OPINION: Unbridled capitalism outlived its communist rival for exactly 17 years...
POLITICAL HISTORIES, with their clear before-and-after dates, are so much neater to write about than their rather more tortuous economic cousins. On December 21st, 1991, the representatives of all member republics of the Union of Soviet Socialist Republics, with the exception of Georgia, signed the Alma-Ata Protocol, dismembering the USSR. Just five days later, on St Stephen's Day 1991, the Supreme Soviet dissolved both itself and the country it had once ruled. One of the two great political and economic theories of the 20th century, Soviet communism, ceased to exist.
The year 2008 will enter our history books as the year when the rival 20th century theory of unbridled capitalism passed away. As this demise is an economic one, we lack an equivalent before-and-after date.
Perhaps historians with a sense of symmetry will select December 26th, 2008? Such a selection would allow us to write that unbridled capitalism outlived its communist rival for exactly 17 years.
Over recent weeks the Republican administration of George Bush, which can reasonably be described as the national government that most zealously believed in the mantra of unfettered capitalism, has carried out the greatest wave of nationalisations our modern world has seen.
One major source of economic inspiration for the Bush Republicans has been (the past tense is now obligatory) Grover Glenn Norquist, leader of Americans for Tax Reform and a board member of both the National Rifle Association and the American Conservative Union.
Norquist once famously remarked: "I don't want to abolish government. I simply want to reduce it to the size where I can drag it into the bathroom and drown it in the bathtub." Mr Norquist would now need a bathtub the size of the Pacific Ocean were he to realise his ambition.
On Sunday, September 7th last, the US treasury secretary, Henry Paulson, announced that his government was effectively nationalising the mortgage giants Freddie Mac and Fannie Mae.
The US Federal Housing Finance Agency took them into "conservatorship" - nationalisation being an unacceptable term - to underwrite their ballooning debts of around $800 billion.
The two companies were already semi-public, and between them underwrote over $5 trillion of the US's $12 trillion mortgages.
The market was about to devour them, and in the process destroy itself. The market had failed and only the state could save it.
Heresy metamorphosed in the blink of an eye into orthodoxy.
One week later, unfettered capitalist orthodoxy briefly reappeared when Paulson allowed the 158-year-old Lehman Brothers investment bank to collapse.
Paul Krugman of Princeton University and the New York Times suggested Paulson felt "that playing Russian roulette with the US financial system was his best option".
The odds in Russian roulette are five-to-one in your favour as only one of the revolver's six chambers actually has a bullet in it. The odds against Henry Paulson's last free market hurrah turned out to be considerably shorter than that.

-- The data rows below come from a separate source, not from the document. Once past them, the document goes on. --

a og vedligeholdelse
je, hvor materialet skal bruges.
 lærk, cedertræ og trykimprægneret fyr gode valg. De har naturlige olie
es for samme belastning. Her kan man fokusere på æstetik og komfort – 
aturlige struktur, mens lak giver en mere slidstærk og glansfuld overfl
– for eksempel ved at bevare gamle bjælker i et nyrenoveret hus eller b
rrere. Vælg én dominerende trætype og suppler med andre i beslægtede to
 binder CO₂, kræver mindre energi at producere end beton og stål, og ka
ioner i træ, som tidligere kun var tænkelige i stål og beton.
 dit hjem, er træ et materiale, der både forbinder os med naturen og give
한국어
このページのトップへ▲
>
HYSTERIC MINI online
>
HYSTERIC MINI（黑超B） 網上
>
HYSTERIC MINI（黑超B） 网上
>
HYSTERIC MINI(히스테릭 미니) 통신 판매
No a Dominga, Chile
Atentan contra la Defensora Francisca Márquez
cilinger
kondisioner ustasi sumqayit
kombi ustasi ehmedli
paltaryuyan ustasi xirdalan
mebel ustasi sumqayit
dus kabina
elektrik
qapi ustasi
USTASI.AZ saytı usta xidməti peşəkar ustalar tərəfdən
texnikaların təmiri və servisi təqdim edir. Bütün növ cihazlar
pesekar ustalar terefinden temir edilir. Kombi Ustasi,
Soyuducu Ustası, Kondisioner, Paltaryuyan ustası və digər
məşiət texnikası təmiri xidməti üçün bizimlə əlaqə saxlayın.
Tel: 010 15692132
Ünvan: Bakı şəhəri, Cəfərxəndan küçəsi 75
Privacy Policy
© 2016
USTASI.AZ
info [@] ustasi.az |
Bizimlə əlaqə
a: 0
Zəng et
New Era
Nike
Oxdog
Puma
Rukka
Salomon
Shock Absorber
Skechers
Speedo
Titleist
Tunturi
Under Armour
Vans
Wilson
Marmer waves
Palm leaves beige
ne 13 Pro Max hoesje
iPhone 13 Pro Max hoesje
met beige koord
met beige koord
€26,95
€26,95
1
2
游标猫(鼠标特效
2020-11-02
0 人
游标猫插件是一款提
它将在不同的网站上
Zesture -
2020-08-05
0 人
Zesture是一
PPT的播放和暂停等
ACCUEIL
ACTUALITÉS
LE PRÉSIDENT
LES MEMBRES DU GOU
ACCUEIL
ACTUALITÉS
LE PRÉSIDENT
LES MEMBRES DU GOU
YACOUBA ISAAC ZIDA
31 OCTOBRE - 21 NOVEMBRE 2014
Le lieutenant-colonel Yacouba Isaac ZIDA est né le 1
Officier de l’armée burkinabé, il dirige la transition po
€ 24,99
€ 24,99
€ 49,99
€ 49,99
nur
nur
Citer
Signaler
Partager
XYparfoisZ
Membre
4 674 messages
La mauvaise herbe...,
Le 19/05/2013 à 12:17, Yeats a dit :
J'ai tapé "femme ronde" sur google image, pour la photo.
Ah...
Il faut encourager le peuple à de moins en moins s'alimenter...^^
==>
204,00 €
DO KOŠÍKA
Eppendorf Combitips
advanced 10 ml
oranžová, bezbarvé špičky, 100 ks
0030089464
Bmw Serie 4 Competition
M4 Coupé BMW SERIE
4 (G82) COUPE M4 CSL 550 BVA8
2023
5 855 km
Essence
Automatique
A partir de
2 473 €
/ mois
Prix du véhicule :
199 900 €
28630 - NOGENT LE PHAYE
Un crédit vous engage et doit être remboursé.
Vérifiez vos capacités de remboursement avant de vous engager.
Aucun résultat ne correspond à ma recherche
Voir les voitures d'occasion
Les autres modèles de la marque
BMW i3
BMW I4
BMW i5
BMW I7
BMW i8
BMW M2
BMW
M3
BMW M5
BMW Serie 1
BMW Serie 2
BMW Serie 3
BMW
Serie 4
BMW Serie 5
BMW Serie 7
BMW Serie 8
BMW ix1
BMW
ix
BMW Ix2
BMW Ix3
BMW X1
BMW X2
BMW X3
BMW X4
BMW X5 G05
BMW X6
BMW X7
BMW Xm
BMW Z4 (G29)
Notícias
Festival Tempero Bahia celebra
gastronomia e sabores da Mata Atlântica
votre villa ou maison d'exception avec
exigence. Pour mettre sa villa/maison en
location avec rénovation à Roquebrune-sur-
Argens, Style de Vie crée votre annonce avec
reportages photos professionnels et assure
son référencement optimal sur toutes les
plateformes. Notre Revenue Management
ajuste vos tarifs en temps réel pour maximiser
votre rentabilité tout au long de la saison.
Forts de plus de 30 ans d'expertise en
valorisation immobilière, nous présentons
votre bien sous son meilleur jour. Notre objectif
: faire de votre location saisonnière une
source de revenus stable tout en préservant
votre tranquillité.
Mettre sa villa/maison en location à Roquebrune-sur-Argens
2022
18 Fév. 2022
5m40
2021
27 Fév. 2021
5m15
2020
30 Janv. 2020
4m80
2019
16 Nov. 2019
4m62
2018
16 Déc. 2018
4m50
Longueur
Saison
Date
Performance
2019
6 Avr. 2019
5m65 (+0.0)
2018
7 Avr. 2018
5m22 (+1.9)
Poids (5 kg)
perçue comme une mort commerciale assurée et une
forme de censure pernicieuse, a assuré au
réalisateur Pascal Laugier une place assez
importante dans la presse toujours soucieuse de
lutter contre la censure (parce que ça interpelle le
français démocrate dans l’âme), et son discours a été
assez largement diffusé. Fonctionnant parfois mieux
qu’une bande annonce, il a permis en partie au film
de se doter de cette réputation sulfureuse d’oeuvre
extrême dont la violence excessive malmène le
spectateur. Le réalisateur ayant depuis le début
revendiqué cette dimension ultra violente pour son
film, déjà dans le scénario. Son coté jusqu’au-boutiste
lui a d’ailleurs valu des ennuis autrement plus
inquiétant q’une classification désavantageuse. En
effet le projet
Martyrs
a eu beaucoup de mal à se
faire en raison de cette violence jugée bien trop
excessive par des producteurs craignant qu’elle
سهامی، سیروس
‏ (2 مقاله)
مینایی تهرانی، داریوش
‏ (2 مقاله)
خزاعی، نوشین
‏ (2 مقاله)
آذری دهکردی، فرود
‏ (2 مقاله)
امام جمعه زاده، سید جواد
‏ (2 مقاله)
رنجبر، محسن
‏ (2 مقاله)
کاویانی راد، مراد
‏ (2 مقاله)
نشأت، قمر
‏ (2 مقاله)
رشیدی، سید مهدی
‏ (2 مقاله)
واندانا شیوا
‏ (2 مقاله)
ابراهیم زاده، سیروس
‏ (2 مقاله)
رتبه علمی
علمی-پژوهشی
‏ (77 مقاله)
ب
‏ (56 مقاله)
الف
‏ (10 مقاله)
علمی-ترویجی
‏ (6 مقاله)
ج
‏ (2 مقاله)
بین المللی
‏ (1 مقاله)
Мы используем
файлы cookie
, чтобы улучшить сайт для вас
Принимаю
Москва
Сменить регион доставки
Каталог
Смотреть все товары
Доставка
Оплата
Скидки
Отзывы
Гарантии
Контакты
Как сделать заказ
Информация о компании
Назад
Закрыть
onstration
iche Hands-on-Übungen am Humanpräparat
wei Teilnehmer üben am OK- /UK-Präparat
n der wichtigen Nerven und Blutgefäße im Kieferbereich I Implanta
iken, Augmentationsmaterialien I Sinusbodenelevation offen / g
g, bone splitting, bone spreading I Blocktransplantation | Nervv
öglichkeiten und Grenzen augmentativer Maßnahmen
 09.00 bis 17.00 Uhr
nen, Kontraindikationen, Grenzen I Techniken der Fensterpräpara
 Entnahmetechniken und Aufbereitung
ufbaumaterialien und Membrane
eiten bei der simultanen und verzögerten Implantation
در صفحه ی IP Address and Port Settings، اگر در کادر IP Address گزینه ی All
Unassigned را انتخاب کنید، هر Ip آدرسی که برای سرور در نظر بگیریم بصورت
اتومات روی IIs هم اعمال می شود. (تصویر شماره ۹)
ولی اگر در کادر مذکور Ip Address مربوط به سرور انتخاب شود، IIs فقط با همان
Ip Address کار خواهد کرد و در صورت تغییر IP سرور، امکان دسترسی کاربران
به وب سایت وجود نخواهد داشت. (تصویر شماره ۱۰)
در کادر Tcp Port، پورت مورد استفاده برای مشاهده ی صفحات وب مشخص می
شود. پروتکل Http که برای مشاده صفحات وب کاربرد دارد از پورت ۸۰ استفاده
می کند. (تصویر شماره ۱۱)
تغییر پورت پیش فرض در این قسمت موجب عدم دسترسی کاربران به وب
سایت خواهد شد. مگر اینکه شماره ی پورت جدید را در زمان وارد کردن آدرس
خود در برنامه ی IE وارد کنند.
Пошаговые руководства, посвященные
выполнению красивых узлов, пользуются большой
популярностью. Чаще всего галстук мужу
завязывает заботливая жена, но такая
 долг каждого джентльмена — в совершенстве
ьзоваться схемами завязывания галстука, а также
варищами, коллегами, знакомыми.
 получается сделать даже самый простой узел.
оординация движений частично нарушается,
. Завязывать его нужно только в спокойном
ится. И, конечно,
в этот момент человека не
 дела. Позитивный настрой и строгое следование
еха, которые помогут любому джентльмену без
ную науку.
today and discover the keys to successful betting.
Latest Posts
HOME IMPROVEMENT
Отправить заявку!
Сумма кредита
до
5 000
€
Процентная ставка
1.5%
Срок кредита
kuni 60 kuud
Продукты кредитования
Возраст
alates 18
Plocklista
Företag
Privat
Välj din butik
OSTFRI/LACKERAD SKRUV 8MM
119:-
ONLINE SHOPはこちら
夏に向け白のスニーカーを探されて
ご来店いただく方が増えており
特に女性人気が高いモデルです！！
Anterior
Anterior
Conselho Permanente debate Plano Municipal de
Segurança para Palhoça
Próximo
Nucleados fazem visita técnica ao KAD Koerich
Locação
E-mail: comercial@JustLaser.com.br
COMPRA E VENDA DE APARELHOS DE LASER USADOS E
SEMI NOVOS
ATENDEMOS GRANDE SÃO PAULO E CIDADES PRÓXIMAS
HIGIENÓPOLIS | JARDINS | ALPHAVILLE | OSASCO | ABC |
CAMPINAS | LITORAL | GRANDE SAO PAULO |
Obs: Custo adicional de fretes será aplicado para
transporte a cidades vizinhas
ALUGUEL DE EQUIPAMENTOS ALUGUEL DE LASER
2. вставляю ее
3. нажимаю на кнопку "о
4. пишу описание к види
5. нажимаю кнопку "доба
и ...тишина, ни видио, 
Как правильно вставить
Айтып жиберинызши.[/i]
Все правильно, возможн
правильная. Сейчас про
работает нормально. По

On the following Wednesday the penultimate nail was hammered into the coffin of financial orthodoxy when the Federal Reserve lashed out $80 billion to take over the troubled insurance giant American International Group, and fired its management. The Fed then asked the treasury to borrow more money to help it handle the strain of shovelling over $220 billion into sandbags to shore up the crumbling levees of the US financial system.
Two realities, one potentially lethal, the other painful, made this borrowing possible.
The potentially lethal one is the drying up of credit in the US economy. On September 18th, the US interbank rate, or what banks charge other banks for borrowing stood at 3.25 per cent.
The return on short term treasury bonds was 0.05 per cent, but lenders preferred the security of government bonds to the risks of lending to their fellow bankers.
The painful reality is that the rest of the world has effectively said it is no longer prepared to lend money to US companies and individuals. It is still prepared to lend money to the US government, but that is a willingness which will be increasingly conditional on Washington abandoning its unfettered free market zeal.
The rest of the world's profits and savings have funded US consumption and its housing boom during a period when Americans had simply stopped saving. That party is now effectively over as Lehman Brothers discovered when they went looking for foreign buyers.
There is now a growing consensus in Washington that the federal government needs to remove all the toxic financial instruments from the market by purchasing everything unsaleable at a knockdown price - the final nail in financial orthodoxy's coffin.
Blind faith in the ability of markets to regulate themselves, and in the infallibility of complex mathematical formulae to dilute and spread the risk element of investments has brought the US financial system to its knees.
There is more than an element of delicious irony in the fact that the trumpet of doom first sounded from Paris when BNP Parisbas announced in August 2007 that its highly qualified staff could not put a price on the US asset-backed bonds it held.
The US, with a lot of help from the rest of the planet, will eventually sort out its financial mess and its inherent inventiveness will relaunch its economy. It will, however, be a version of the mixed economic model the rest of us have long come to accept as a reasonable compromise.
Economic commentator Nouriel Roubini of New York University, also known as Dr Doom, sums it up: "Zealots of any religion are always pests that cause havoc with their inflexible fanaticism - but they usually don't run the biggest economy in the world."
This time they did and they ran it into the ground.